Question Type 1: Determining best fit model for a given set of data Exercises

Given the sum of squared residuals for three candidate models fitted to a data set are: SSR$_{\text{linear}}=150$, SSR$_{\text{quadratic}}=120$, SSR$_{\text{exponential}}=130$. Which model provides the best fit? Justify your answer.

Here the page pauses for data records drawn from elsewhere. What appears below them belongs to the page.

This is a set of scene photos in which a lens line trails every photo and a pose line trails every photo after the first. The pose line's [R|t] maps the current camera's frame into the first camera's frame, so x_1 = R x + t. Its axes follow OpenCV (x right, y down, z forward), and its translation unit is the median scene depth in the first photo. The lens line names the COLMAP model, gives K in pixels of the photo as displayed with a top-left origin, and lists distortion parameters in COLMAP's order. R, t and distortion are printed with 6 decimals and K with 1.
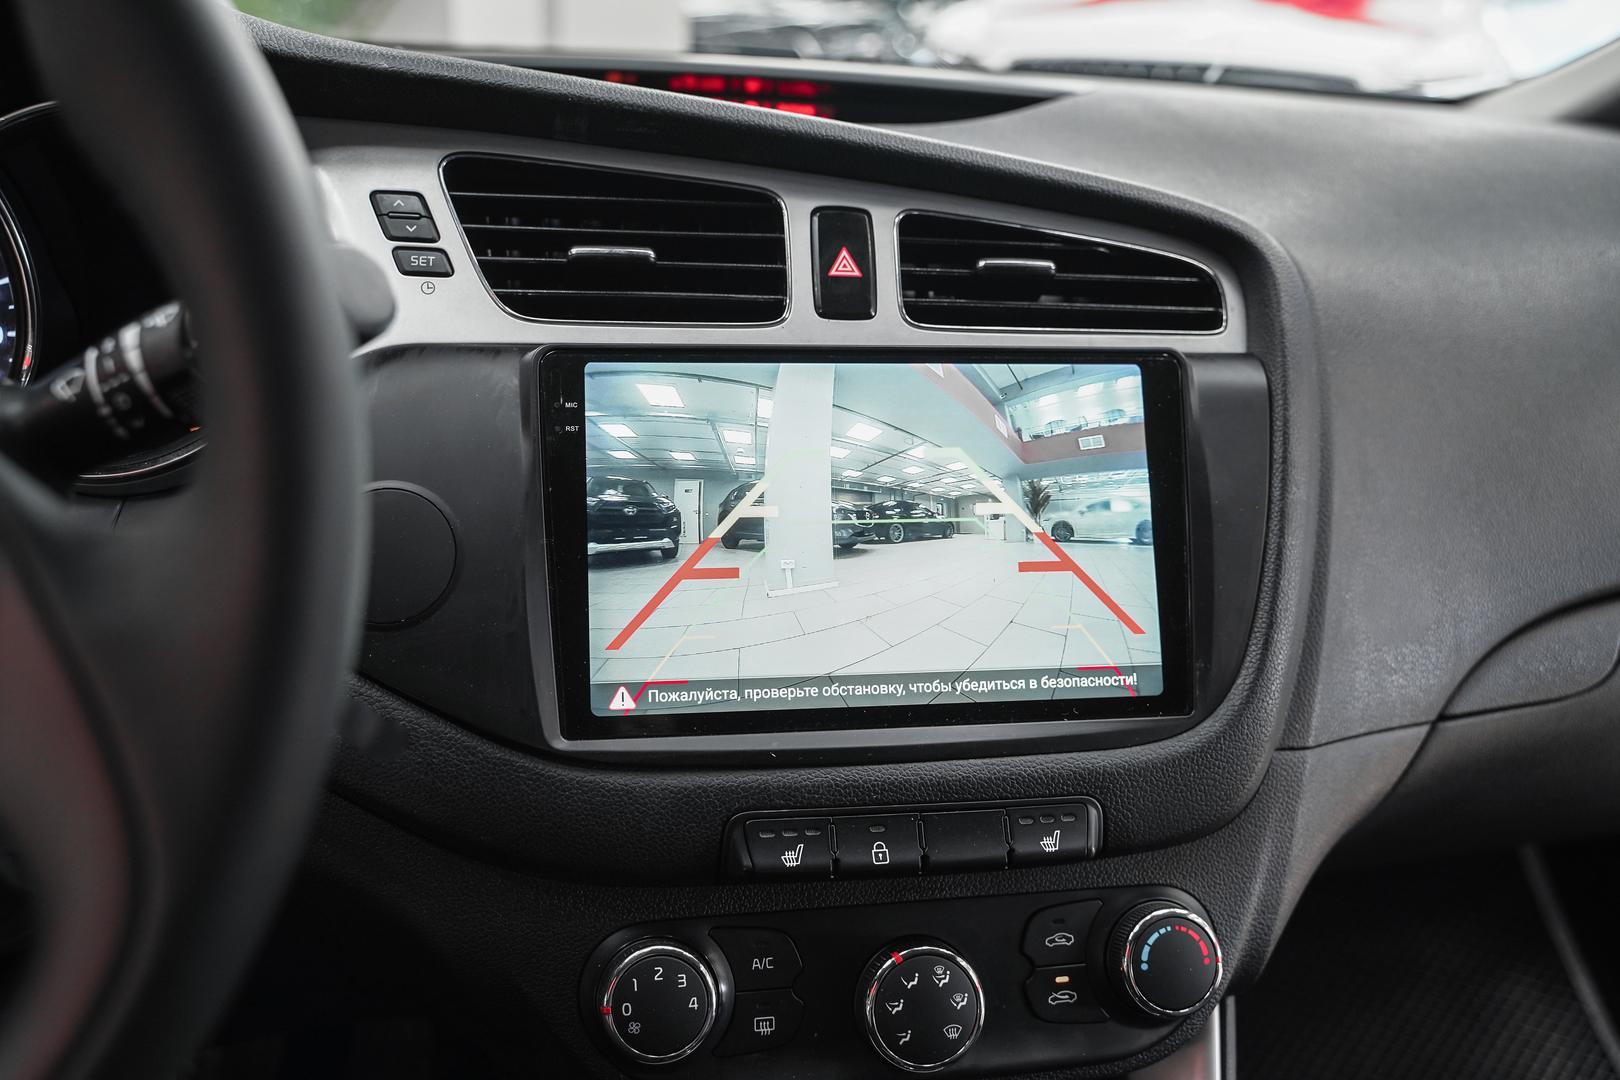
lens RADIAL K [[1442.4, 0, 810.0], [0, 1442.4, 540.0], [0, 0, 1]] dist [-0.003476, -0.002278]
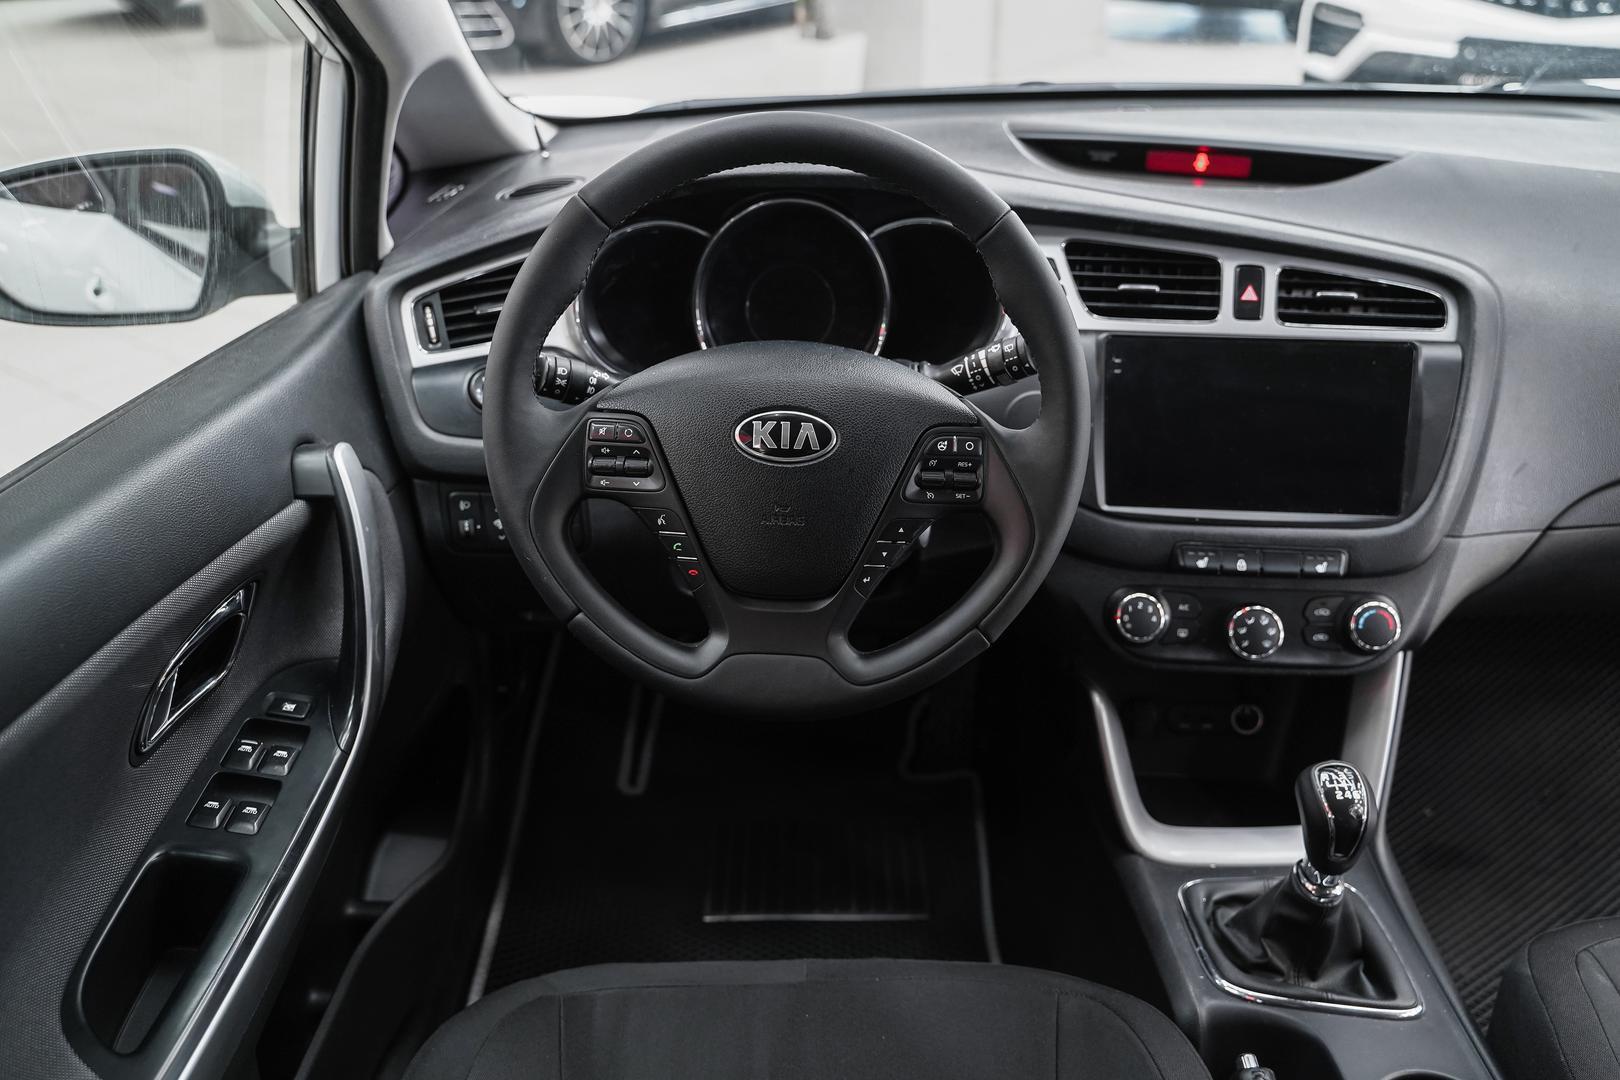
lens RADIAL K [[1262.4, 0, 839.4], [0, 1262.4, 529.9], [0, 0, 1]] dist [0.001069, 0.000743]
pose [[0.963406, 0.083326, -0.254767, -0.057185], [-0.040160, 0.984597, 0.170163, -0.145863], [0.265022, -0.153705, 0.951913, -1.014544]]
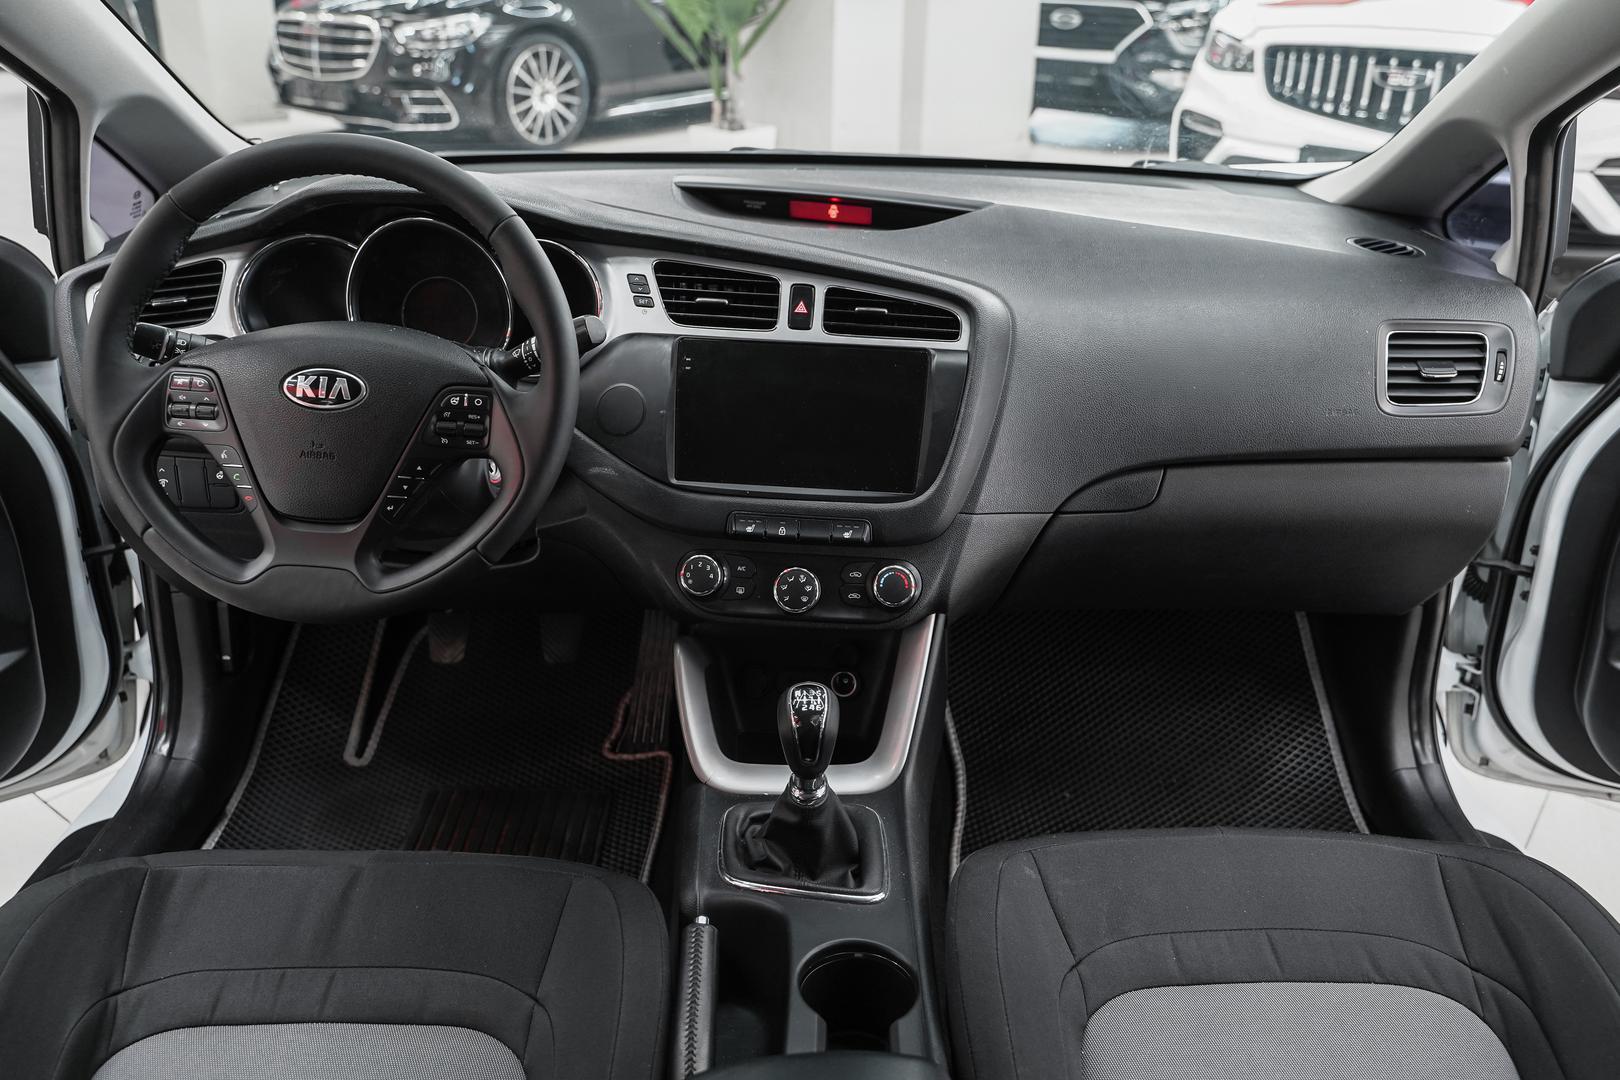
lens RADIAL K [[1262.4, 0, 839.4], [0, 1262.4, 529.9], [0, 0, 1]] dist [0.001069, 0.000743]
pose [[0.966137, 0.090154, -0.241769, 0.686995], [-0.068279, 0.992901, 0.097397, -0.024194], [0.248833, -0.077591, 0.965433, -1.205949]]
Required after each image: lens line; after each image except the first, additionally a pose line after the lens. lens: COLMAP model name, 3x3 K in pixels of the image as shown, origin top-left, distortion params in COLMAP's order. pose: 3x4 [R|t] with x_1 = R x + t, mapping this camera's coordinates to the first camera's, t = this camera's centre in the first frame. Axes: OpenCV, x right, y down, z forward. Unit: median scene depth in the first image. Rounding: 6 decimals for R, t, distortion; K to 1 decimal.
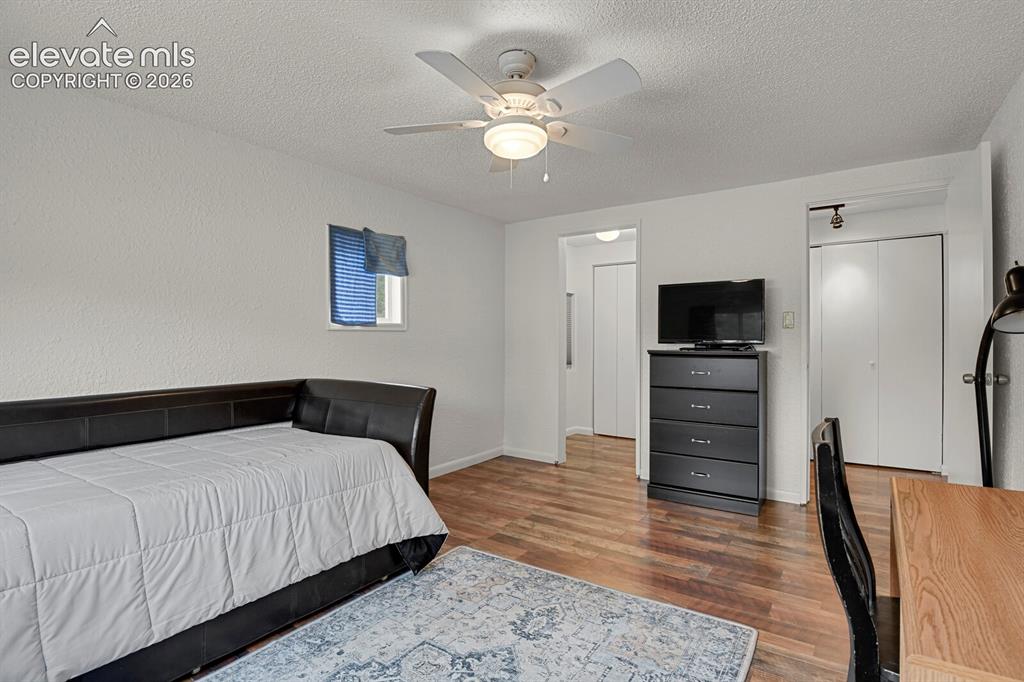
lens RADIAL K [[500.8, 0, 518.3], [0, 500.8, 338.5], [0, 0, 1]] dist [-0.025230, -0.001385]
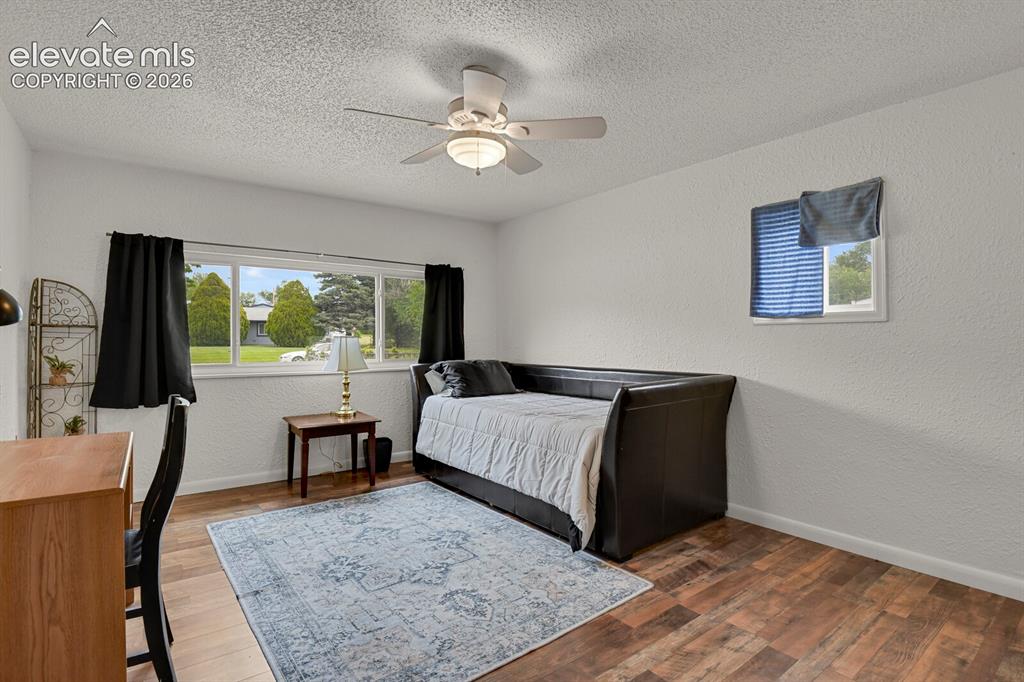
lens RADIAL K [[500.8, 0, 518.1], [0, 500.8, 339.5], [0, 0, 1]] dist [-0.025230, -0.001385]
pose [[-0.301711, 0.006068, -0.953380, 0.803209], [0.002447, 0.999981, 0.005590, 0.005040], [0.953396, -0.000646, -0.301721, 1.131003]]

The data set below is collected for variables $x$ and $y$:

(1, 3), (2, 5), (3, 7), (4, 9).

(a) Fit a linear model $y=mx+b$ to these points and compute SSR. (b) Fit an exponential model $y=A B^x$ by linearizing $\\ln y$ vs $x$ and compute SSR. (c) Determine which model is more appropriate.

A scatter plot of data $(x,y)$ shows that as $x$ doubles, $y$ roughly quadruples. Propose a model of the form $y=a x^b$, explain your reasoning, and describe briefly how you would estimate $a$ and $b$.

A bacterial culture grows according to an exponential law. The measured population at times $t$ (hours) is given:

(0, 100), (1, 180), (2, 324), (3, 583).

Find the exponential model $y=A B^t$ that best fits the data.

The data $(x,y)$ are:

(1, 2), (2, 4), (3, 8), (4, 16).

Investigate which model form—power $y=a x^b$ or exponential $y=A B^x$—fits the data better. Compute SSR for both fits.

The data below are recorded for $x$ and $y$:

(1, 2), (2, 5), (3, 10), (4, 17).

Compare the models

(a) quadratic $y=ax^2+bx+c$, (b) exponential $y=A B^x$,

by computing and comparing their SSR values. Which model fits better?

Radioactive material decays according to $y=A e^{kt}$. The activity measured at times $t$ (hours) is:

(0, 100), (1, 80), (2, 64), (3, 51.2).

(a) Fit the decay model and determine $A$ and $k$. (b) Compute the half‐life.

The following SSR values are obtained for four candidate models fitted to the same data:

SSR$_{\text{linear}}=500$, SSR$_{\text{quadratic}}=200$, SSR$_{\text{cubic}}=180$, SSR$_{\text{exponential}}=190$.

Select the best model and justify your choice, mentioning any trade‐offs.

A data set $(x,y)$ has the following points:

(10, 20), (20, 80), (30, 180), (40, 320).

Assuming a power model $y=a x^b$, use linearization to find estimates of $a$ and $b$.

After fitting a linear model and a cubic model to a given data set, you obtain SSR$_{\text{linear}}=50$ and SSR$_{\text{cubic}}=0$. Should you choose the cubic model? Explain any additional considerations beyond SSR.

You fit both an exponential model and a cubic model to a data set. The SSR values are SSR$_{\text{exp}}=120$ (2 parameters) and SSR$_{\text{cubic}}=110$ (4 parameters). Discuss which model you would choose, referring to SSR and model complexity.